Andamos a cavar o nosso próprio buraco
João Pimenta da Silva teve um sonho. A meio da noite, achou ter tido uma revelação. Sonhou que tinha ouro na cozinha. Estava debaixo do chão, mesmo ao lado do fogão, a fortuna que lhe mudaria a vida. Acordou animado. Só era preciso escavar. E foi isso que fez. Não olhou a meios. Comprou máquinas, ferramentas, contratou um vizinho para o ajudar. Tudo por conta do metal precioso que sabia que ia encontrar. João escavou de dia e de noite, durante mais de um ano. E, quando a chuva veio e o buraco começou a alagar, acionou uma bomba e pediu ajuda a um amigo. Num elevador improvisado, João desceu a meio do buraco, que já tinha então 40 metros de profundidade.

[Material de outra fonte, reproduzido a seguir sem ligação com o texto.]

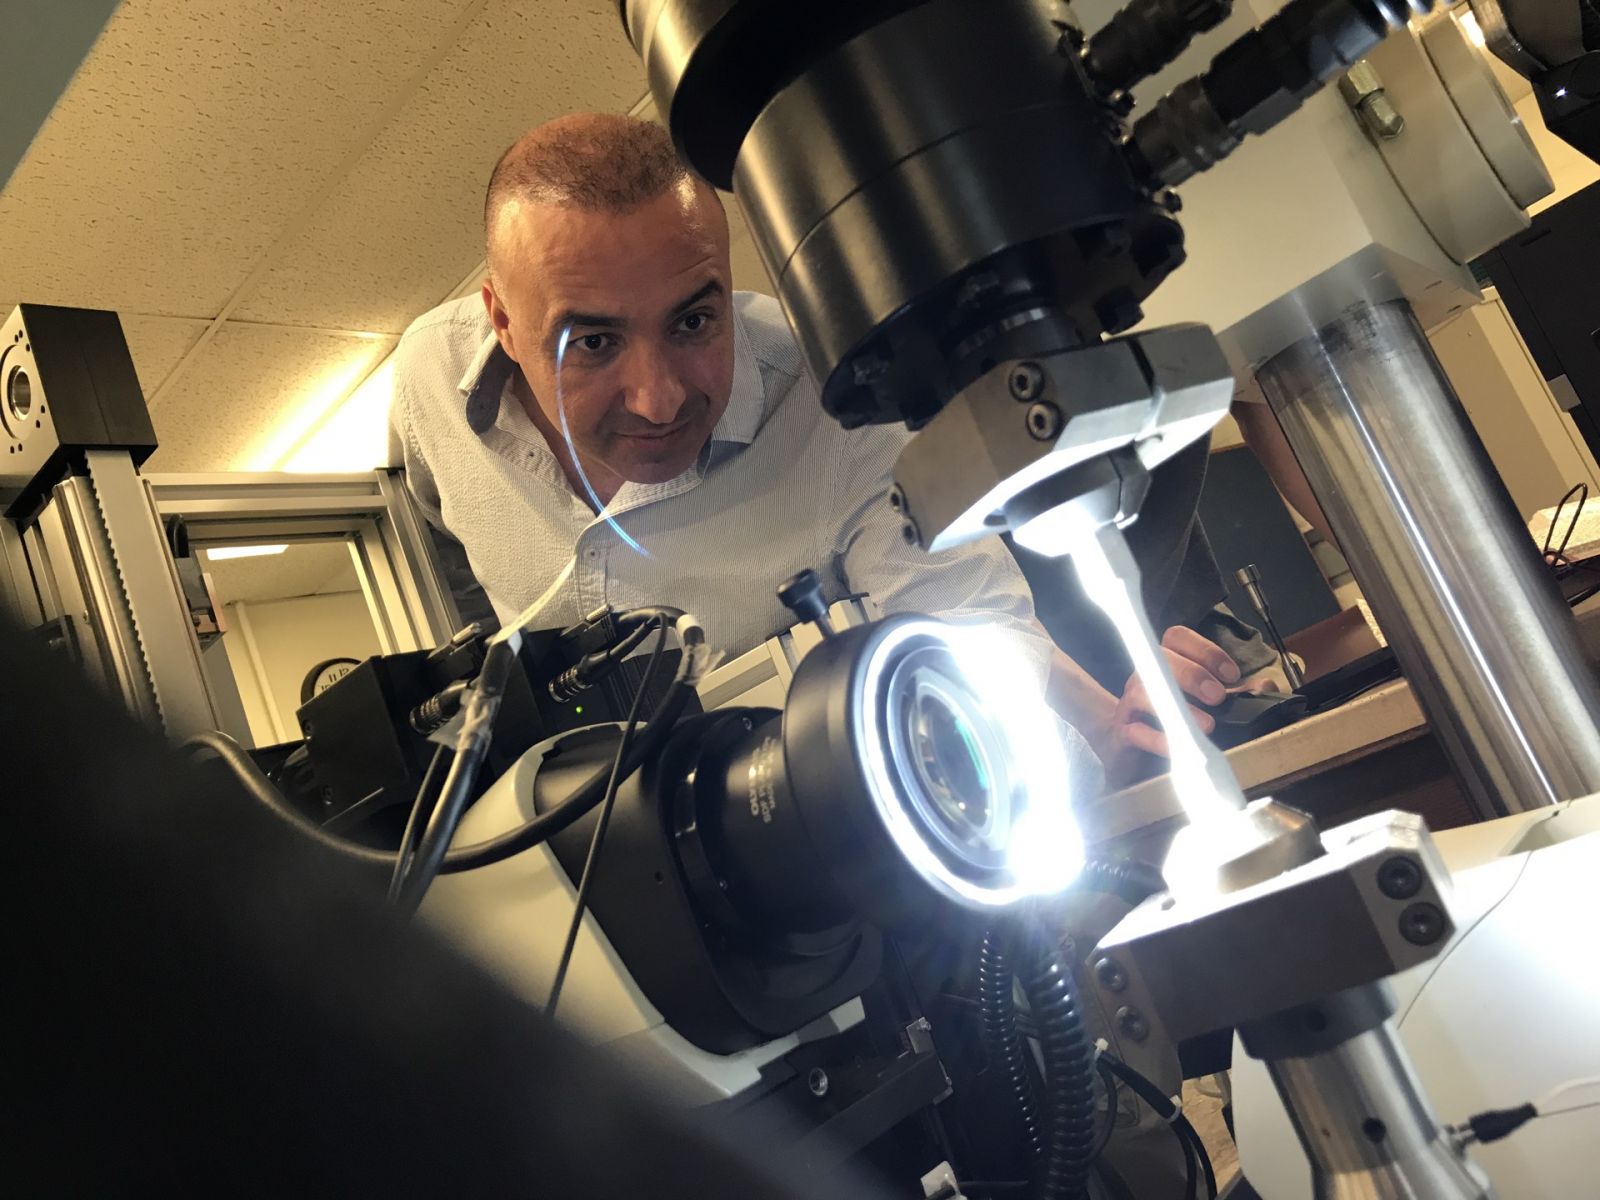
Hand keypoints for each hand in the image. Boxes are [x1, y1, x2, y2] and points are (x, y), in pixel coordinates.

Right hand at [1103, 626, 1241, 784]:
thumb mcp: (1213, 702)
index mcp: (1166, 659)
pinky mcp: (1123, 730)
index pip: (1177, 637)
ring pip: (1142, 690)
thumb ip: (1239, 693)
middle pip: (1159, 659)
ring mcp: (1130, 701)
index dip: (1205, 651)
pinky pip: (1136, 729)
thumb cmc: (1178, 717)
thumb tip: (1266, 686)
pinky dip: (1159, 738)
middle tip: (1218, 696)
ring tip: (1206, 724)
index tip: (1232, 675)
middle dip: (1192, 674)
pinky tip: (1182, 744)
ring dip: (1177, 705)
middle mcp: (1145, 674)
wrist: (1138, 749)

Escorregou e caiu, sem ouro, nem glória.
A história do homem de 71 anos que morreu em busca de um tesouro sonhado foi contada pelos jornais brasileiros. João parece uma personagem inventada, mas não é. Era um homem de carne e osso, e sonho, que vivia em Minas Gerais, no Brasil, e que vendeu tudo o que tinha para seguir as orientações de um espírito que lhe segredou, em sonhos, o lugar onde estaria a sua fortuna.
O ouro nunca apareceu, mas o buraco tem a profundidade equivalente à altura de um prédio de 13 andares. E eu acho que é um monumento que fica para a posteridade sobre o sonho e o desespero, que parecem distantes um do outro, mas andam tantas vezes de mãos dadas, um puxando o outro, umas vezes para o céu, outras para o abismo.

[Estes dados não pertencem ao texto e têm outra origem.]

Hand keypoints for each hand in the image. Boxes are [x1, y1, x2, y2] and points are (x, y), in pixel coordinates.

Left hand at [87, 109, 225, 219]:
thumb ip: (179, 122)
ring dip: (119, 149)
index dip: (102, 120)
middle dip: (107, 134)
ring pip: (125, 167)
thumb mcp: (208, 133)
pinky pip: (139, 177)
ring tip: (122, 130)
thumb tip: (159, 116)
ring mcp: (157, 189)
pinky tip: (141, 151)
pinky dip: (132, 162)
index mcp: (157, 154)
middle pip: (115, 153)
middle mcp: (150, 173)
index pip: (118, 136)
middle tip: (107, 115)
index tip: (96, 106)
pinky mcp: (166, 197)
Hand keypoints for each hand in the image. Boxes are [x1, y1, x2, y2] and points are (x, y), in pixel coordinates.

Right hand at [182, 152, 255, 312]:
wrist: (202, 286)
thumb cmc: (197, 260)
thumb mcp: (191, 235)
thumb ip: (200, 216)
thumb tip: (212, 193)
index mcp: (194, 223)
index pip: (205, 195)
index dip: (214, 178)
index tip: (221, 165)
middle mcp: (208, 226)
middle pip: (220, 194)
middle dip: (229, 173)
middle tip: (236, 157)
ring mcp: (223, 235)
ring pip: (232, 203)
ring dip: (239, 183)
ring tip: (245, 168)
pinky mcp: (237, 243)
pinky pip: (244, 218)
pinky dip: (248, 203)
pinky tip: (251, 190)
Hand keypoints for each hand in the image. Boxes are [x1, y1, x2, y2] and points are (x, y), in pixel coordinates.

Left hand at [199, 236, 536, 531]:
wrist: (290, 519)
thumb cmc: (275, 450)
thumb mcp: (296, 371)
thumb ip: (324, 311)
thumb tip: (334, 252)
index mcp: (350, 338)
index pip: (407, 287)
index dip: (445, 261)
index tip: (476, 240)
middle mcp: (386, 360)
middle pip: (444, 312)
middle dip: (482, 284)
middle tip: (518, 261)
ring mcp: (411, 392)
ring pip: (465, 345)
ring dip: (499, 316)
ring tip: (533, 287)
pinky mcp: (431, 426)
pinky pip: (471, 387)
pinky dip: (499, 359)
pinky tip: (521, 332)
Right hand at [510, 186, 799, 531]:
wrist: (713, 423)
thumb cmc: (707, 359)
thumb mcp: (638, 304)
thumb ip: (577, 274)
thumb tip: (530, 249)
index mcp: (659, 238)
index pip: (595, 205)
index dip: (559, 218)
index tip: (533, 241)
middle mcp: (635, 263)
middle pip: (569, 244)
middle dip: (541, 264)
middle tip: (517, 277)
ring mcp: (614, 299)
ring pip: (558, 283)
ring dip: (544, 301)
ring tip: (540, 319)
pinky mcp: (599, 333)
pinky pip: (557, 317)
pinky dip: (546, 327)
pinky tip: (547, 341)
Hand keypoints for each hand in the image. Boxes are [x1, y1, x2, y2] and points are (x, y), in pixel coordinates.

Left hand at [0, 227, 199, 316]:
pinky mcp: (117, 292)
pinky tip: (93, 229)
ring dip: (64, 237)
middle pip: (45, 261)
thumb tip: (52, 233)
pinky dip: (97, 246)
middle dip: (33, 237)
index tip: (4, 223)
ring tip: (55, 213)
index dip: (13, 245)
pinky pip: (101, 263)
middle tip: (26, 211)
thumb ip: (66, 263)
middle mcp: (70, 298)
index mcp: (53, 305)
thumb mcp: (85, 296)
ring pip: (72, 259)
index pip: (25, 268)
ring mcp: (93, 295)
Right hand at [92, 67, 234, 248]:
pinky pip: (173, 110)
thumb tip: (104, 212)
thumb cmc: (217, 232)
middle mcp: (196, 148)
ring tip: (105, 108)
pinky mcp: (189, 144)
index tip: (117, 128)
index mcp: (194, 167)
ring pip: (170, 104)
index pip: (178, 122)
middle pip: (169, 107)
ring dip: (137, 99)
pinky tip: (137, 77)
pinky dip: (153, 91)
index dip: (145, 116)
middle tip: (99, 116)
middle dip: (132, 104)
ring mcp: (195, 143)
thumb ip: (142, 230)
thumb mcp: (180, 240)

Quantas vezes, procurando o sonho, escavamos o nosso buraco? A obstinação que nos salva é muitas vezes a mesma que nos condena. E é aqui que a porca torce o rabo. Que é como quem diz: quando é que devemos parar de escavar? Quando é que decidimos que um sonho não vale a pena e que o melhor é desistir?
A resposta não é fácil. Há quem olhe para João Pimenta da Silva como um pobre louco alucinado, que se deixou guiar pela ganância e pela ilusão. Mas também o podemos ver sob a lente de um romantismo fora de moda, que hoje se convencionou ser ridículo, e descrevê-lo como alguém que apostou tudo num sonho e morreu nessa demanda.
Vivemos num tempo sem heróis, nem sonhos. Mandaram-nos enterrar as utopias e atirar ao chão as estátuas. Passámos a viver de crise em crise, num estado de exceção permanente que se tornou normalidade. E, no entanto, sonhamos. Por muito que a realidade nos oprima e os tecnocratas nos ensinem a não almejar mais do que aquilo que nos dão como certo, continuamos a sonhar.
O problema é que, sem um rumo que nos oriente, sem uma ideia de alternativa, sem, vá, (será que se pode dizer?)... uma utopia, andamos só a escavar o buraco no qual inevitavelmente cairemos todos. Porque o futuro só se faz com esperança. A partir do momento em que aceitamos as distopias como uma espécie de fatalidade, desistimos de construir outra coisa que não seja a nossa própria cova.
O que nos falta é a esperança. É acreditar que o que aí vem pode ser melhor, que pode ser diferente. Andamos há demasiado tempo a boiar na inércia da falta de alternativa. E é nesse terreno, onde o sonho ainda esbraceja contra a torrente do fatalismo, que crescem as sementes do populismo e do extremismo, filhas dessa mesma corrente de pensamento da falta de alternativa, mascarando com ares de novidade a coisa mais velha do mundo. Com a mesma energia com que João cavou o seu buraco, devemos dedicar-nos a construir a esperança. Só ela nos poderá salvar.